--- GOAL OF THE EXERCISE ---
When you reach the line in the data below that contains "(365, 287) = (255, 406): book -> none", please start repeating lines exactly, and stop after the line that contains "(890, 442) = (548, 529): none", repeating nothing else.

--- PROVIDED RECORDS ---

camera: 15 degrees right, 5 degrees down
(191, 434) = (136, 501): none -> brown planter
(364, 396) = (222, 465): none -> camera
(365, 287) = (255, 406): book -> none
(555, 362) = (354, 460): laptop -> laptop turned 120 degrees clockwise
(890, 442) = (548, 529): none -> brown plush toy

--

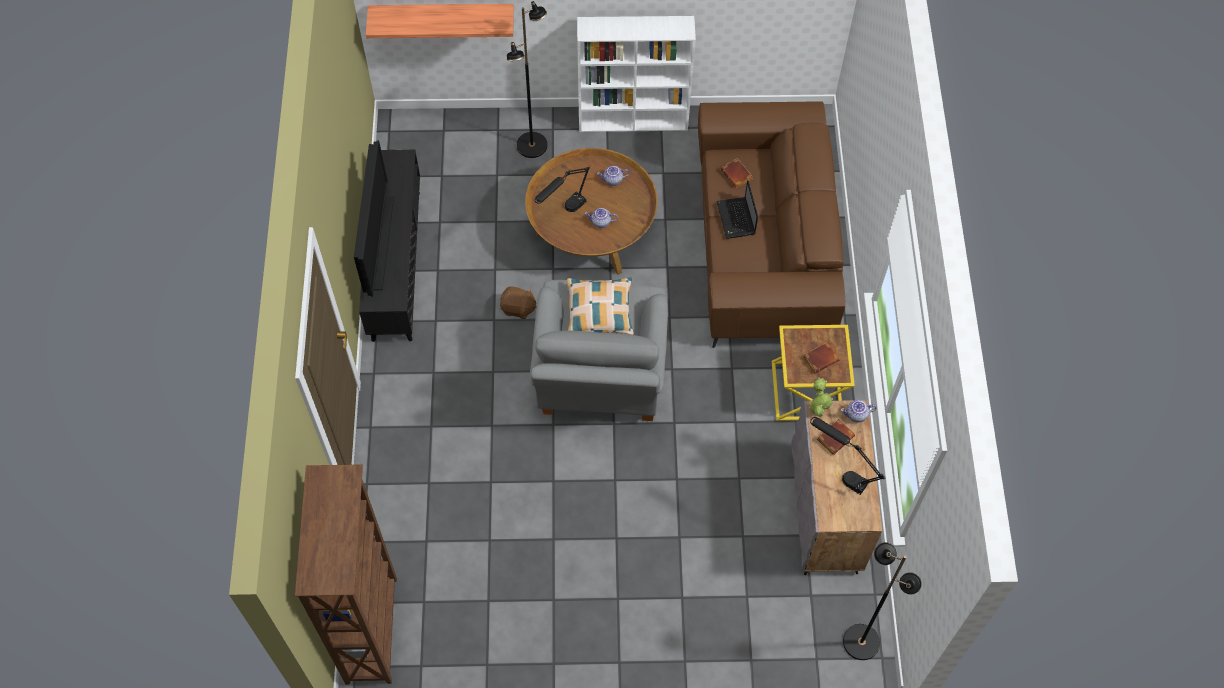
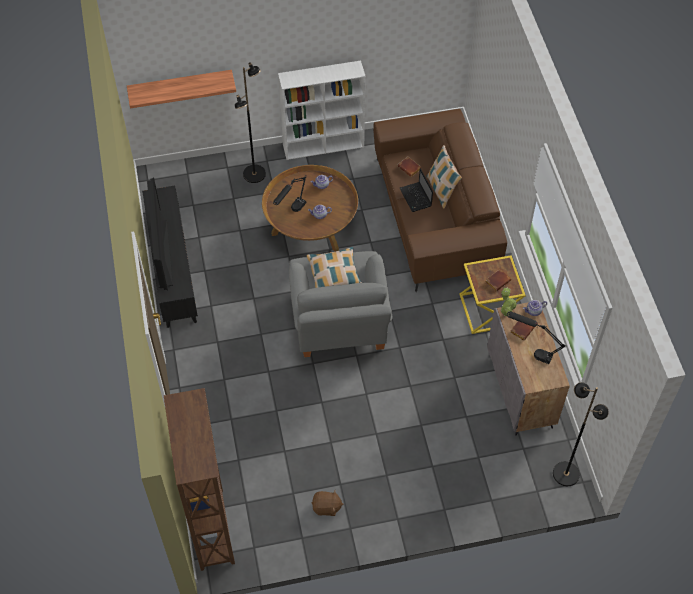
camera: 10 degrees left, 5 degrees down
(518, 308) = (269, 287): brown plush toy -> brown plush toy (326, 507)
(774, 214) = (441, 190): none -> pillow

--- COMPLETED EXERCISE ---
(365, 287) = (255, 406): book -> none
(555, 362) = (354, 460): laptop -> laptop turned 120 degrees clockwise
(890, 442) = (548, 529): none -> brown plush toy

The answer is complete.